[start of Passage given]
We begin with a very poetic and entertaining foreword from Walter Murch that sets us up for what Chion has to tell us with an elaborate metaphor about King Sight and Queen Sound and how the latter is under-recognized despite her power.

In the first chapter, Chion introduces us to the concept of “added value”, which is defined as the “expressive and informative value” sound brings to an image that gives the impression that they are linked. In fact, Chion points out that added value works so well that the audience ends up believing that sound only played a supporting role, rather than being the crucial element that made the audiovisual impression so believable in the first place. The principle of “synchresis” (a portmanteau word combining “synchronism” with “synthesis”) is the creation of this “immediate and necessary” relationship between what one sees and what one hears.

Chion first looks at “value added by text”, saying that cinema is “vococentric”, i.e. it privileges the voice. The voice is isolated in the sound mix with other sounds functioning as accompaniment. The text structures vision, Chion argues, giving the example of a TV broadcast of an air show, where the narration describes what the viewer plainly sees on the screen, pointing out different things the narrator could have said that would have affected what we paid close attention to on the screen. A documentary called Letter From Siberia, where voiceovers expressing differing ideologies are dubbed over the same montage, is brought up with some criticism: essentially, the aim of the film was to show how political preconceptions inform how a neutral image might be viewed, but Chion argues that the added value of text is much broader than this application and, in fact, structures and frames all vision by defining it with words.

Value added by music is split into two categories: “empathetic music”, which directly expresses the emotions of a scene, and “anempathetic music”, which carries on, seemingly indifferent to the actions and feelings being depicted, yet intensifying these through the very contrast it provides, or in Chion’s colorful language, “inscribing it on a cosmic background.” The anempathetic role can be played by effects as well as by music.

We then take a look at how sound affects the perception of movement and speed, beginning with some fundamental differences in how the two senses are processed by the brain. Visual imagery can be in motion, or frozen in time as a still, while sound is always in motion. (Try to imagine a single “frame” of sound. It’s difficult, if not impossible, as sound simply does not work this way.) Very few sounds are perfectly continuous with no variations over time. By the same principle, it is much more easy to reverse a visual sequence and pass it off as reality, even if it seems to violate the laws of physics; a reversed audio track will almost always sound backwards, due to the envelope. (Attack, decay, sustain, release, the sequence of which exists in time and determines much of the character of every sound we hear.) Or, as Chion phrases it, “sounds are vectorized.”
[end of Passage given]
Exercise set:
(a) Which stages of a sound's envelope does the passage on Chion's ideas about film sound list?
(b) Could you carry on the passage on Chion's ideas about film sound from the point where it stops?
[start of Given information]
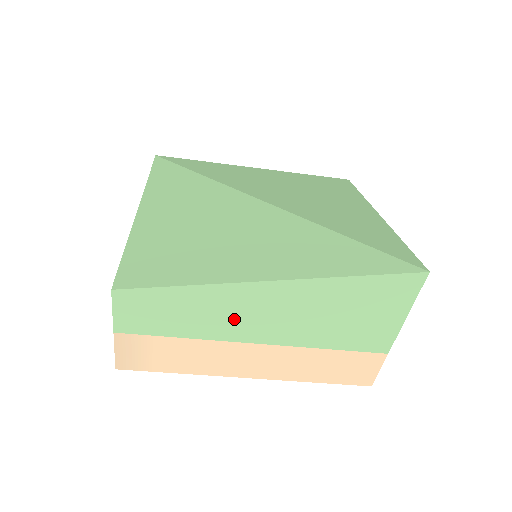
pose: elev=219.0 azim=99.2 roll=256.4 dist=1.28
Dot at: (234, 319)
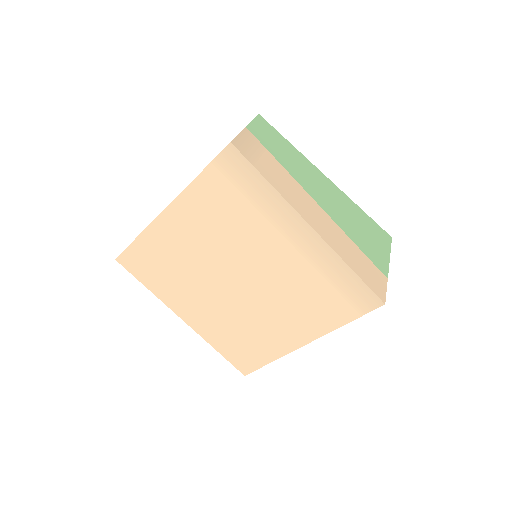
Dot at: (312, 182)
[end of Given information]
Responses for each task:
(a) Attack, decay, sustain, and release.

(b)
In Chapter 2, we are introduced to “the three listening modes”: causal listening, which is listening to a sound to gather information about its source (“What is that? Where is it coming from?”); semantic listening, which uses code, especially language, to interpret a message (“What are they saying?”); and reduced listening, the listening mode that focuses on the qualities of the sound itself rather than cause or meaning. Reduced listening is actually a greater challenge than it may seem. How does one describe a sound without any reference to its cause, meaning, or effect? An objective description of a sound is difficult, but the effort can sharpen our sense and teach us a lot. I would add that aspiring sound designers and Foley artists in particular can benefit from the willful divorcing of sounds from their sources and from asking themselves “what ELSE could this be?”

Another concept in this chapter is acousmatic listening, which when one hears sounds without seeing their sources. Contrary to what one may think, listening in an acousmatic situation does not aid in reduced listening; instead, the listener feels compelled to guess the source of the sound all the more. Acousmatic sound intensifies causal listening, and it requires repeated hearings for the listener to attend to the traits of the sound itself and stop imagining its source.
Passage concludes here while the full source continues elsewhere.